DBL Blog

Tips for Easing Post-Pandemic Pet Separation Anxiety

By May 21, 2020 No Comments

Pets are loving the extra time with their humans during COVID-19 stay-at-home orders. With many states planning to reopen businesses, this extra bonding period may be coming to an end.

Prepare your pup.

As our dogs enjoy our 24/7 companionship these past few months, some may react to a change in schedule. Signs of pet separation anxiety include:

  • Change in appetite
  • Barking, howling or whining when you leave
  • Scratching or chewing at doors or windows
  • Destructive behavior that only occurs when the pet is alone
  • Over-grooming or other self-harm/obsessive behaviors

To help prepare your dog for transitioning to “normal” life with you at home, here are some tips:

1. Create positive associations with your departure.

Reward your pet for calm, independent behavior: give them a small healthy treat when you leave. This may reduce any distress your pet may feel, and associate your leaving with something pleasant. Have your shoes and bag ready by the door a few minutes before leaving.
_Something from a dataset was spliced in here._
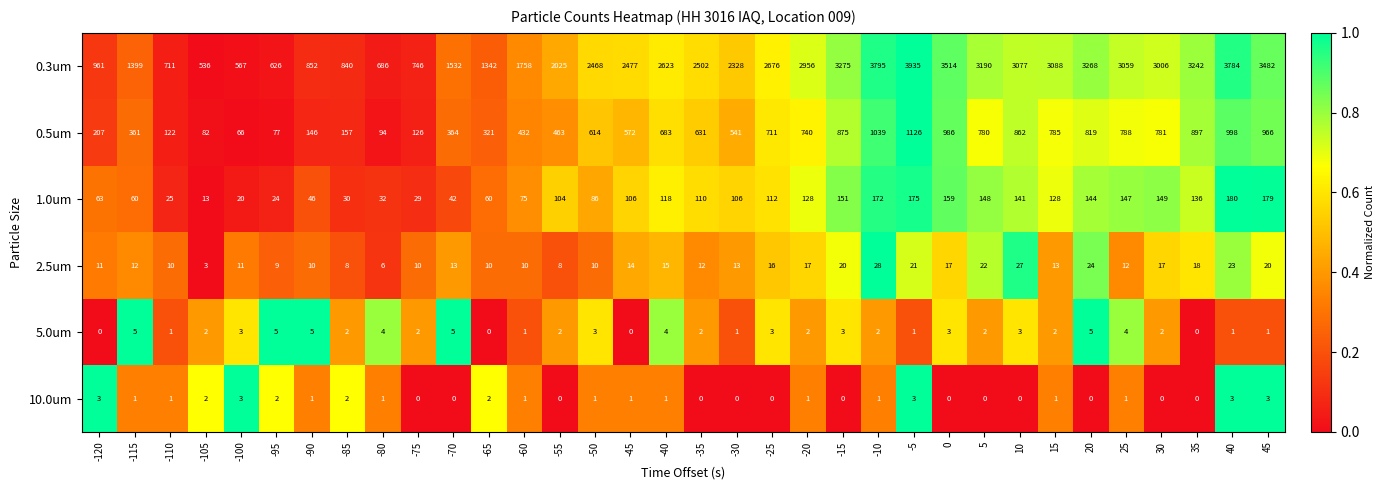

List the series in order of their peak value, highest first.

0.3um, 0.5um, 1.0um, 2.5um, 5.0um, 10.0um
Wait until your dog is calm and settled before giving him a treat before leaving.

2. Practice gradual departures.

To ease separation anxiety, start by first leaving your pet alone for a short amount of time. Plan your absences to be shorter than the time it takes for your pet to become upset. As they become more confident in your intent to return home, you can try leaving them for longer amounts of time.

3. Provide enrichment toys.

Special toys such as food puzzles and stuffed Kongs can be a fun way to distract your pet while you are gone. This will keep them from releasing their anxiety through unwanted behaviors.
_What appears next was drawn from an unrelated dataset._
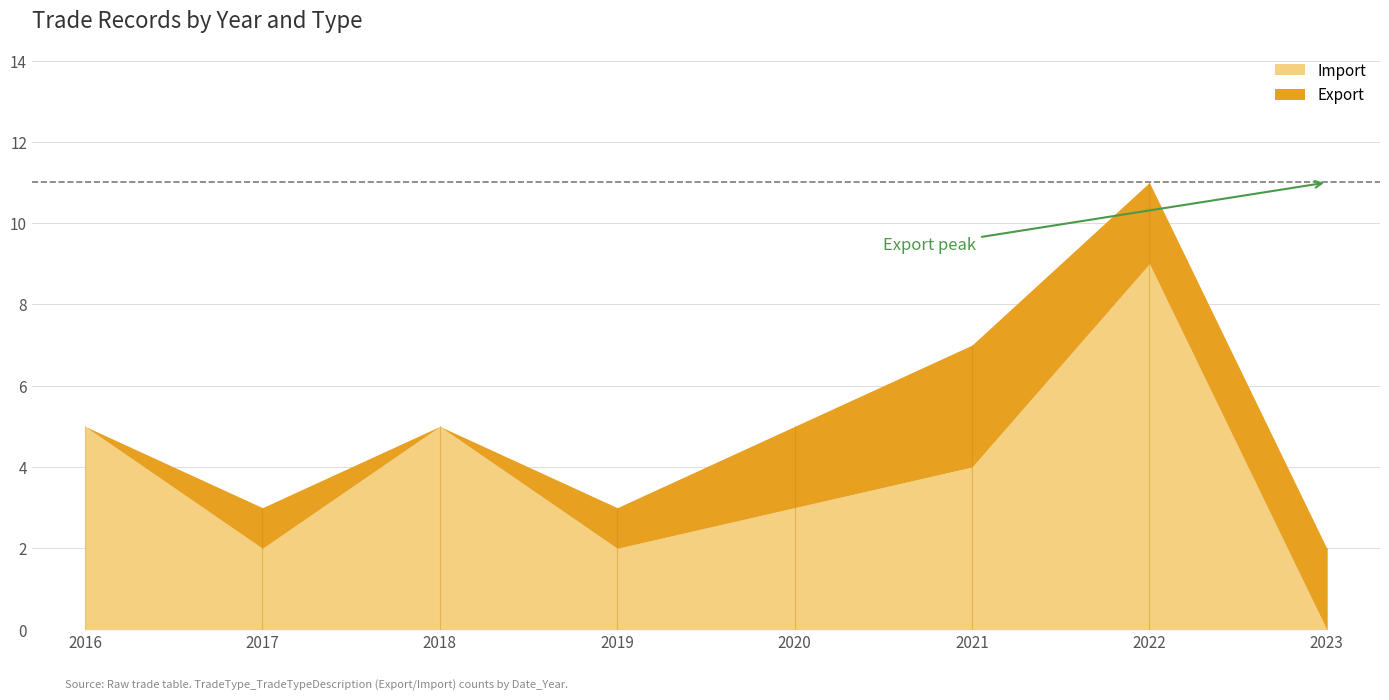

What is the difference between the maximum and minimum values in the Import series?

9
4. Create a safe, comfortable space.

A crate or a separate area in the quietest part of the house may help your pet remain calm when you are away. Play soothing music such as classical, smooth jazz, reggae, or even white noise (think spa sounds) to further help your pet stay calm.

5. Promote a calm return home.

When you arrive home, calmly greet your dog before taking them outside. Do not promote “over-the-top” homecomings or your dog will anxiously await for it. Instead, avoid excitement or play until your dog settles down from your arrival.

Don’t forget your cat.

Samantha Bell, a cat behavior specialist at Best Friends Animal Society said, “Despite stereotypes that say otherwise, many cats form very close bonds with their humans and can become quite stressed when apart.” Signs of cat separation anxiety include excessive vocalizations, overgrooming, and eliminating on their human’s items in an attempt to comingle their scents.
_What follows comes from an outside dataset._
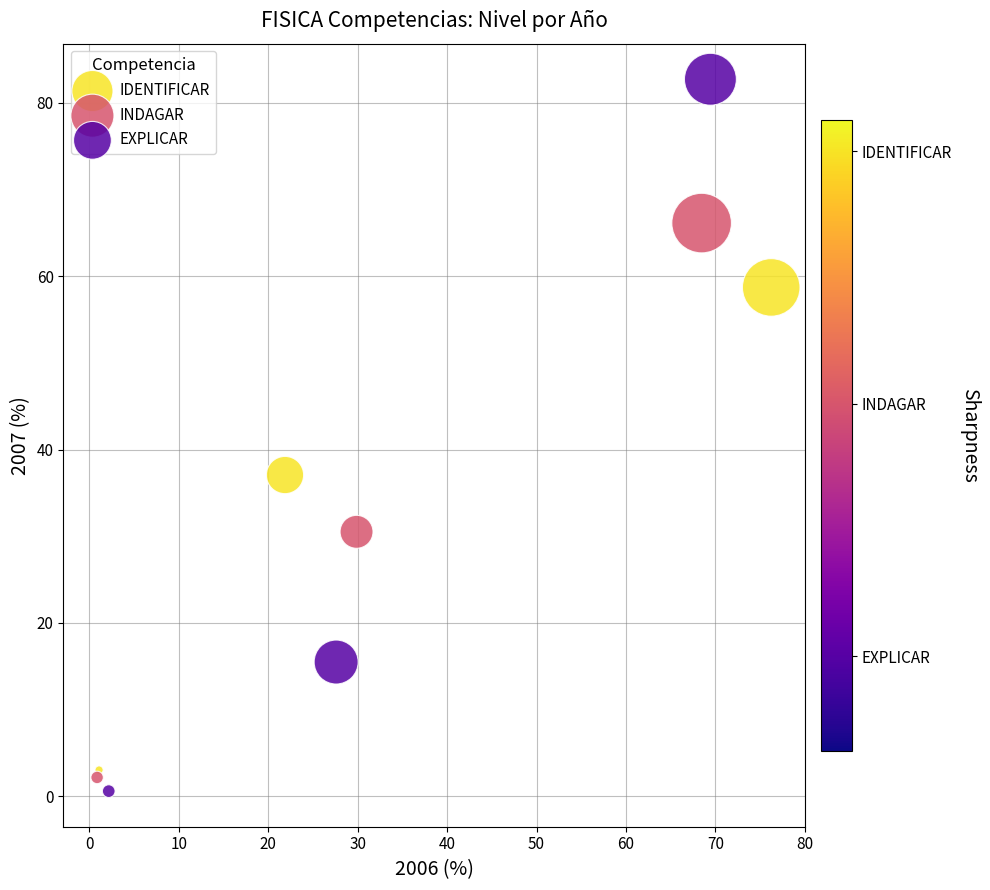

Which series reaches the maximum Y coordinate?

EXPLICAR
Here are some tips for cat owners:

1. Engage your cat with a wand toy at least once a day.

Allow your cat the opportunity to hunt, catch, and kill with an interactive toy. This will help build their confidence and strengthen their bond with you in a healthy way.

2. Develop sustainable cat care practices.

Correct any adjustments you made to your cat’s routine when you return to work. If you started to feed your cat four times a day while at home, cut back to what is doable when you are no longer working from home.

3. Introduce puzzle feeders.

If you are not already using them, introduce puzzle-feeders to your cat. Cats instinctively want to forage for their food. Introduce puzzle feeders to satisfy that instinct while providing enrichment during alone time.

4. Cats feed off our emotions.

When it is time to go back to work, making a sad, dramatic scene as you leave is only going to make them feel more stressed. A happy, light tone and a little treat as you leave will keep their spirits up.